Daylight Saving Time is Ending; Here’s How to Survive the Time Change
It's almost that time of year where it'll be dark when you go into work AND when you come out of work. While the constant darkness can be a little upsetting, at least we (kind of) get an extra hour of sleep, right? With daylight saving time ending November 3, here are a couple of ways to make the transition a little smoother, according to Prevention.
Get a good night's sleep.
While Saturday night seems like a great time to go out, drink and maybe even have a late Halloween celebration, you'll be messing up your sleep schedule more than usual. According to a study by Harvard, people who get less than 7.5 hours of sleep will have the most trouble adjusting to the new clock change.

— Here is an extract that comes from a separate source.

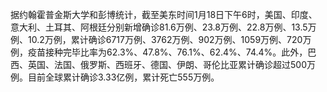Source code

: 据约翰霍普金斯大学和彭博统计，截至美东时间1月18日下午6时，美国、印度、意大利、土耳其、阿根廷分别新增确诊81.6万例、23.8万例、22.8万例、13.5万例、10.2万例，累计确诊6717万例、3762万例、902万例、1059万例、720万例，疫苗接种完毕比率为62.3%、47.8%、76.1%、62.4%、74.4%。此外，巴西、英国、法国、俄罗斯、西班牙、德国、伊朗、哥伦比亚累计确诊超过500万例。目前全球累计确诊3.33亿例，累计死亡555万例。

But that doesn't mean you should sleep in, either.
According to Prevention, sleeping in will only mess up circadian rhythm more and make it that much harder to get up on Monday. Do yourself a favor and set an alarm to wake up at a normal time Sunday morning.
And although it's tough, avoid electronics before bed.
Turn off the phone, tablet, TV, and anything that may produce a bright light and trick your brain into thinking it's time to stay up. Instead, grab a book. Chances are, that'll make you sleepy and help you fall asleep faster anyways.
With these tips in mind, good luck adjusting to the newer, darker schedule.